Branagh pulls double duty: the Royal Academy of Dramatic Art-trained thespian not only directs but plays the villain, going from Prince of Denmark to Oligarch of Russia. The character is a stereotype through and through, thick accent, ruthlessness, love for vodka, use of a light bulb as a torture implement… he might as well be a Bond villain. This reviewer kinda misses villains of this sort in espionage thrillers; in this age where every bad guy is “morally ambiguous”, it’s nice to have a character like Cherevin to root against and to hear him utter lines such as “Partnerships are delicate, Mr. Ryan. Sometimes they end violently” and “You think this is game, Jack?!”
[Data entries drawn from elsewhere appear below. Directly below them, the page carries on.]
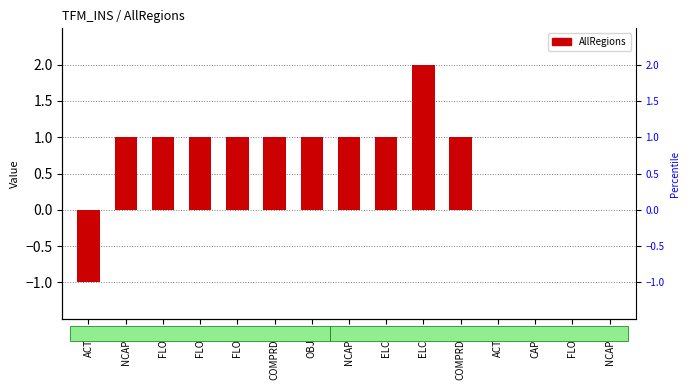

What is the label of the 6th bar from the right?

ELC~3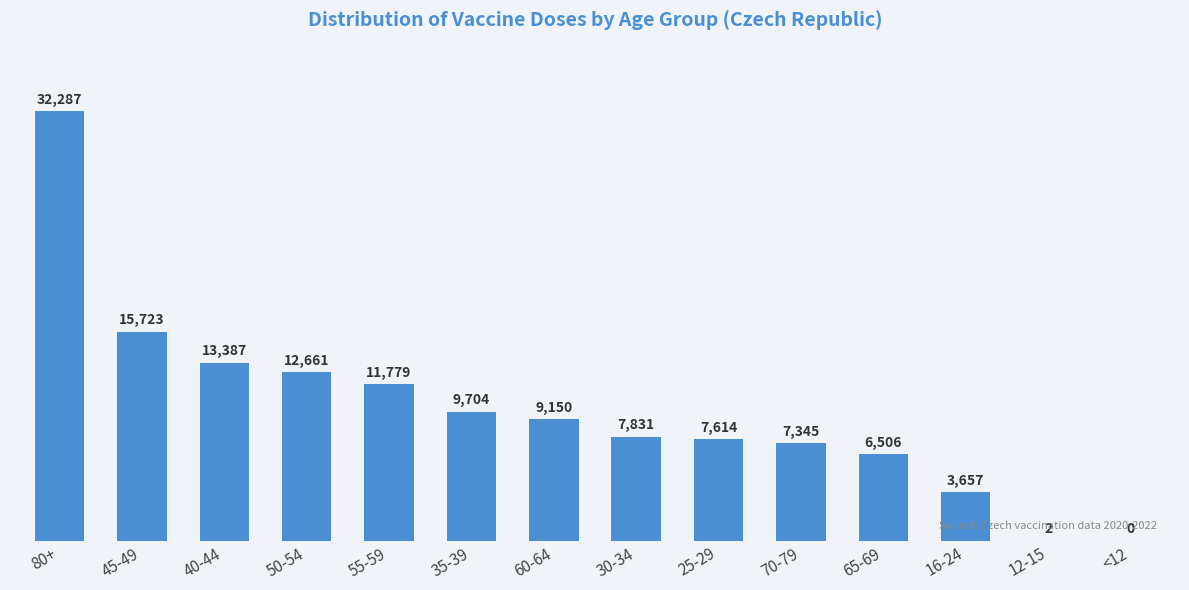

At which category does the chart reach its peak across all series?

80+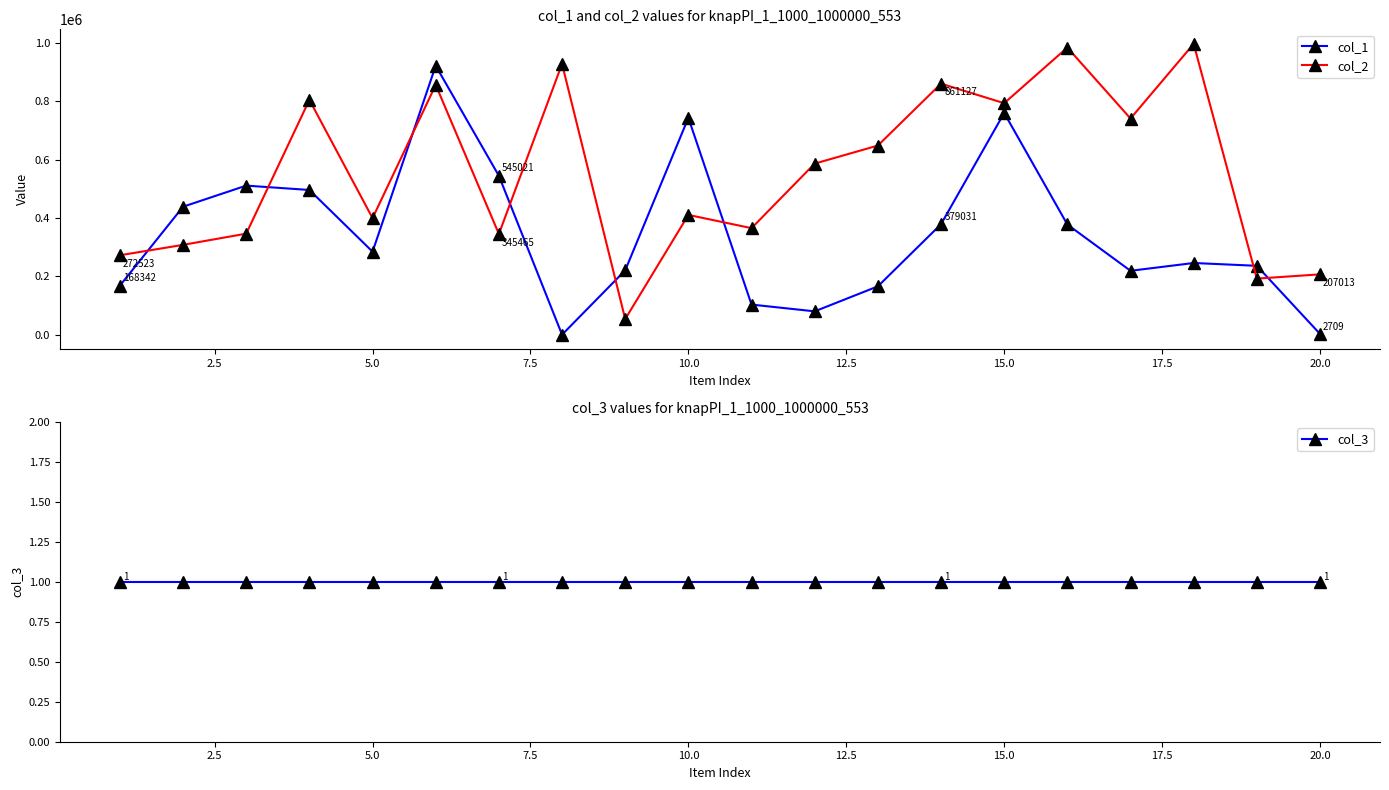

True or false: col_3 and col_1 cross at least once.

False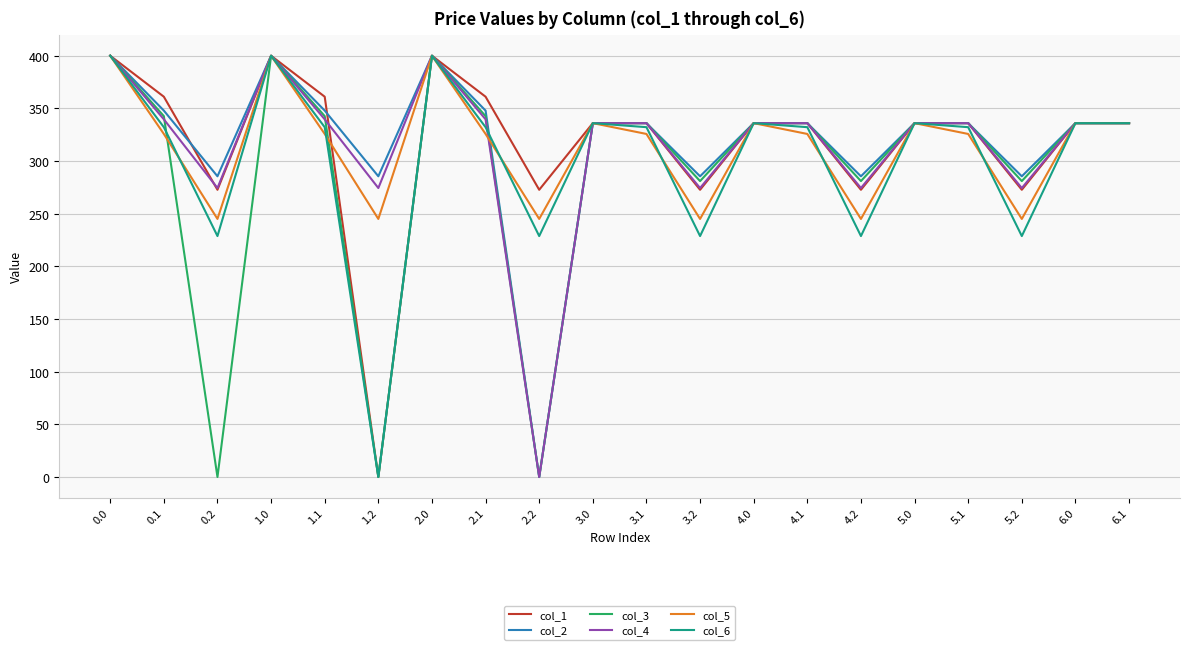

What value does the col_3 series have at 5.0?

336.0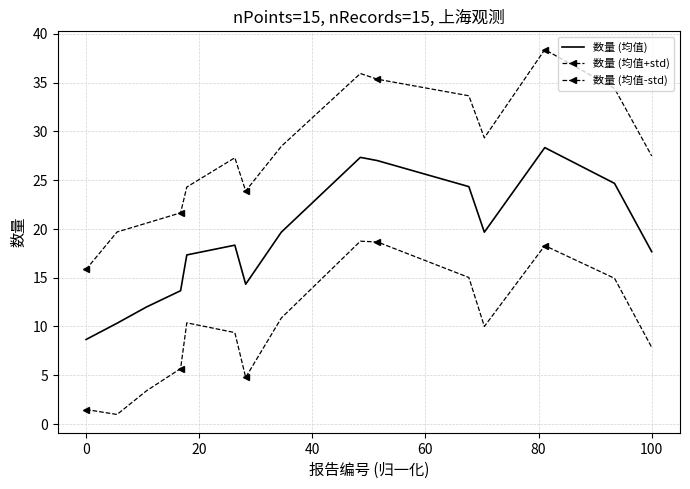

How many lines are shown in the chart?

3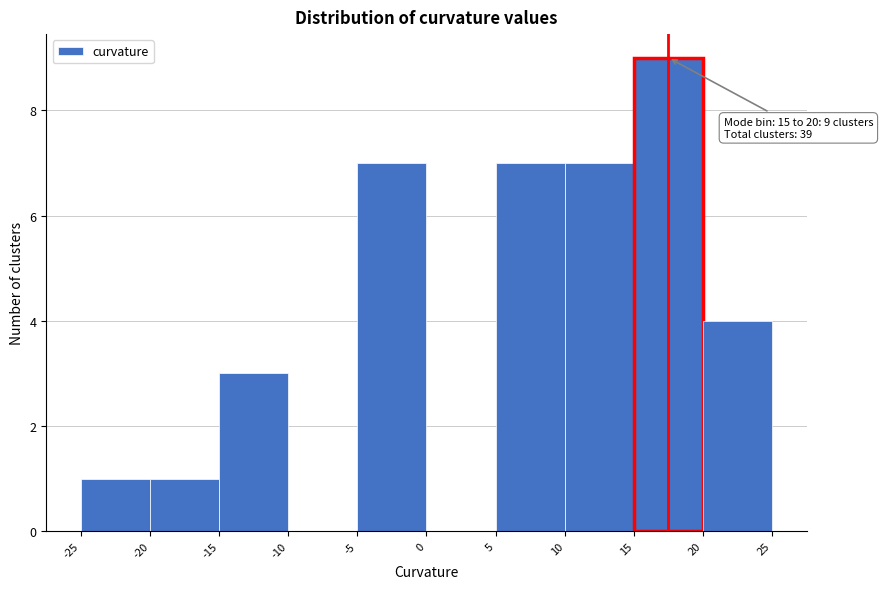

Over which range of the x-axis is the bar tallest?

15 to 20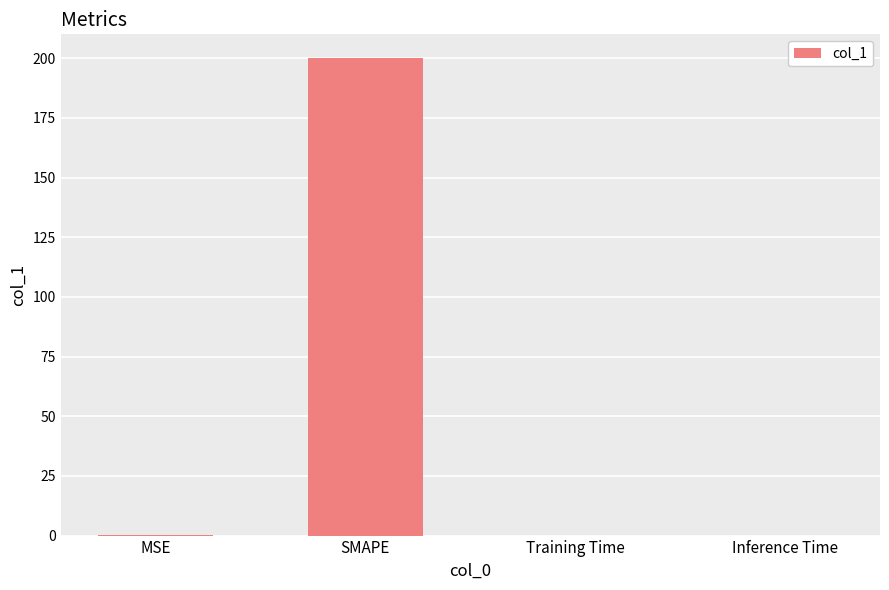

What is the sum of the values at SMAPE and Training Time?

200.0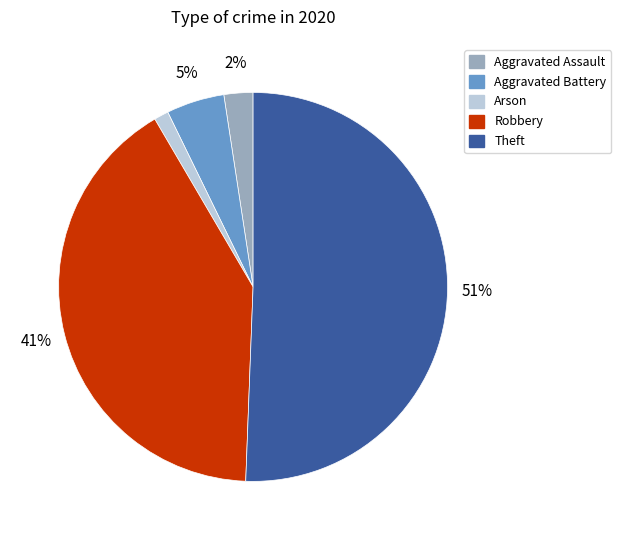

How many slices are in this pie chart?

5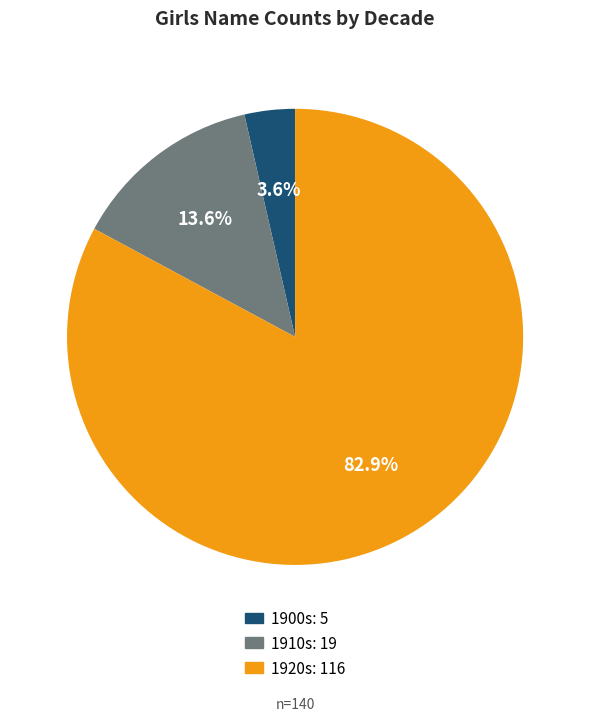

Is there a majority slice in this chart?

Yes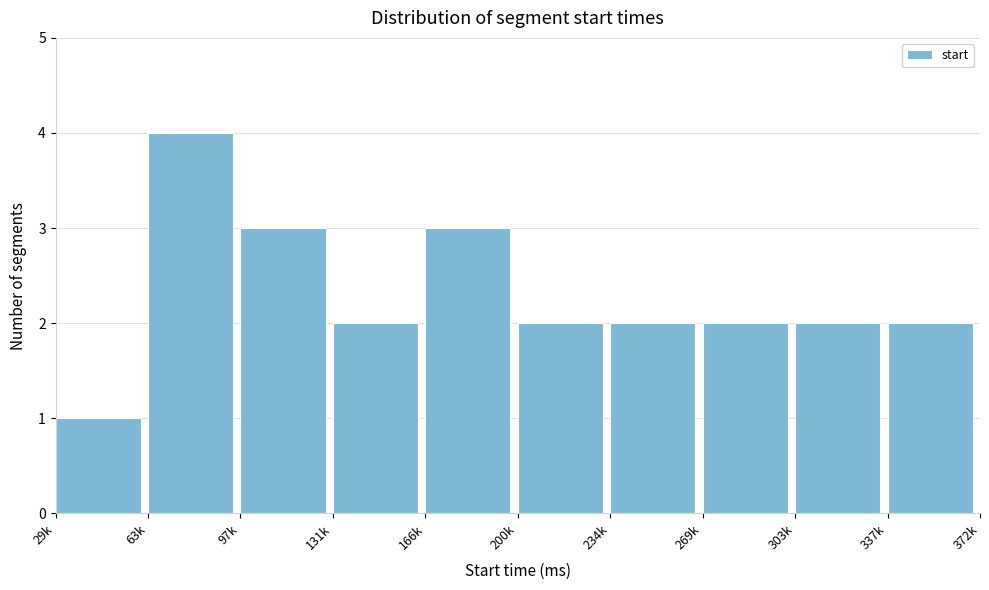

Reading left to right, what are all the values shown in this chart?

1	4	3	2	3	2	2	2	2	2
Jack Ryan: Shadow Recruit was pushed from a Christmas 2013 release date to Janu-“dump month”-ary, but it does feel like something that could have occupied a late-summer spot as something to see after all the humongous blockbusters have left the theatres. It’s nothing we haven’t seen before but director Branagh manages to balance a somewhat old-fashioned spy thriller sensibility with a post-Bourne style, fashioning a palatable, entertaining fifth outing for the heroic analyst.
SUMMARY: Rather generic but still enjoyable, Jack Ryan: Shadow Recruit benefits from solid direction and an entertaining villainous turn from Kenneth Branagh; Chris Pine a serviceable replacement for Ben Affleck.